- _Job item_
Some of the lines below need repeating. Reproduce exactly those between the lines holding "求めている人材 ▼必須条件 ・調理業務のご経験１年以上（ジ" and "Закажите бесплатную консультацию", inclusive.

- _Page-level text extractions_
◇ ◇ ◇ ◇ ◇

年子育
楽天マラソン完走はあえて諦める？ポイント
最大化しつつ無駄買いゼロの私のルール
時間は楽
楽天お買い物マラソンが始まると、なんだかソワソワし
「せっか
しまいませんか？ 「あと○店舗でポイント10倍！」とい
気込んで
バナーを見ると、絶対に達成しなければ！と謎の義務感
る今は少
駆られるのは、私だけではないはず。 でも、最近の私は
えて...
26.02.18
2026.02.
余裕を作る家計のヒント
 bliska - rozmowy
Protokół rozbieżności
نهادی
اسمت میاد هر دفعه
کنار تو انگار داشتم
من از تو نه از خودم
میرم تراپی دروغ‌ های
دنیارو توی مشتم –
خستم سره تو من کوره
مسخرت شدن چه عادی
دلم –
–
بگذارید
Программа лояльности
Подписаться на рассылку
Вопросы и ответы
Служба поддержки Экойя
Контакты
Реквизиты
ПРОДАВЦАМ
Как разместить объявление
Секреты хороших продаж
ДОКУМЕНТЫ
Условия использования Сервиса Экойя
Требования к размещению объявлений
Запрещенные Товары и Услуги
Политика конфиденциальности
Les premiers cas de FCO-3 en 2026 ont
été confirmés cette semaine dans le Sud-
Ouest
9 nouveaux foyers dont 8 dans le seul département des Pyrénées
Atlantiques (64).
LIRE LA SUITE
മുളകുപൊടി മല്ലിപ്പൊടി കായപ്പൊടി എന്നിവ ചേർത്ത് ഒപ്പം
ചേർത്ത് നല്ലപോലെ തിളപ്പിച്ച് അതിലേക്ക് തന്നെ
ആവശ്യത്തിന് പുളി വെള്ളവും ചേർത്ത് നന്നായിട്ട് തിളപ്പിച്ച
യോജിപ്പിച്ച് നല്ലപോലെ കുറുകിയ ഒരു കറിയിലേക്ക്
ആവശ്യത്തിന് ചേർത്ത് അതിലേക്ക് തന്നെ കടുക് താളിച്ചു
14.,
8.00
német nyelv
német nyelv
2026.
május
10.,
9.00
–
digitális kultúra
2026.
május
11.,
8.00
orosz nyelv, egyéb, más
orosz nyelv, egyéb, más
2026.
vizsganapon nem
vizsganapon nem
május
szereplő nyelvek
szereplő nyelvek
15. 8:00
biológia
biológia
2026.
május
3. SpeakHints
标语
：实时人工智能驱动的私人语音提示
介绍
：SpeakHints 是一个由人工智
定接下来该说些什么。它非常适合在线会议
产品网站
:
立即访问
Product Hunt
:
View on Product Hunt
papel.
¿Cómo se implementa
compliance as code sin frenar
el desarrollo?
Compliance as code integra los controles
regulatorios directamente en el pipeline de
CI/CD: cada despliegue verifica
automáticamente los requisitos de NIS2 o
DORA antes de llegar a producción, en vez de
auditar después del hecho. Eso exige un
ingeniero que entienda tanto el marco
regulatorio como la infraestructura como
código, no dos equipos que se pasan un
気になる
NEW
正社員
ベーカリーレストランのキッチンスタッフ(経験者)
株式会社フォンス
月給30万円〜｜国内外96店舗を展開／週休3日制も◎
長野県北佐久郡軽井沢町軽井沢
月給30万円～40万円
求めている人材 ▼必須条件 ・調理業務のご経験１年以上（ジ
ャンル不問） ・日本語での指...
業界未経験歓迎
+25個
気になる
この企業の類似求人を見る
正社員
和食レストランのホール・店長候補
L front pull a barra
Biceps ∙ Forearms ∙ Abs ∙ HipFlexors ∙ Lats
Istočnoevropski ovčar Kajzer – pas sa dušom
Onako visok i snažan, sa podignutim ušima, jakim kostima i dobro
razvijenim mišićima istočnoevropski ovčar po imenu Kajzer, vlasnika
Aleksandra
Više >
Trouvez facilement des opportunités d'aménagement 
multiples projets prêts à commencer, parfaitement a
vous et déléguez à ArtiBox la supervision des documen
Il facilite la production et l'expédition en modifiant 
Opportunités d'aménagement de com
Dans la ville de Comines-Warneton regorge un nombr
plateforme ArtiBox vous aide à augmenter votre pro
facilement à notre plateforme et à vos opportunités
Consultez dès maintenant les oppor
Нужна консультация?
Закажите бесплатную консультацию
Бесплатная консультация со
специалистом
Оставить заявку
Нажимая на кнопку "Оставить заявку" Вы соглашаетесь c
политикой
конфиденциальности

◇ ◇ ◇ ◇ ◇

- _Response to this task_
求めている人材 ▼必須条件 ・調理業務のご経験１年以上（ジ
ャンル不問） ・日本語での指...
業界未経験歓迎
+25個
気になる
この企業の類似求人を見る
正社員
和食レストランのホール・店長候補
L front pull a barra
Biceps ∙ Forearms ∙ Abs ∙ HipFlexors ∙ Lats
Istočnoevropski ovčar Kajzer – pas sa dušom
Onako visok i snažan, sa podignutim ušima, jakim kostima i dobro
razvijenim mišićima istočnoevropski ovčar po imenu Kajzer, vlasnika
Aleksandra
Više >
Trouvez facilement des opportunités d'aménagement 
multiples projets prêts à commencer, parfaitement a
vous et déléguez à ArtiBox la supervision des documen
Il facilite la production et l'expédition en modifiant 
Opportunités d'aménagement de com
Dans la ville de Comines-Warneton regorge un nombr
plateforme ArtiBox vous aide à augmenter votre pro
facilement à notre plateforme et à vos opportunités
Consultez dès maintenant les oppor
Нужна консультация?
Закажите бесплатную консультацию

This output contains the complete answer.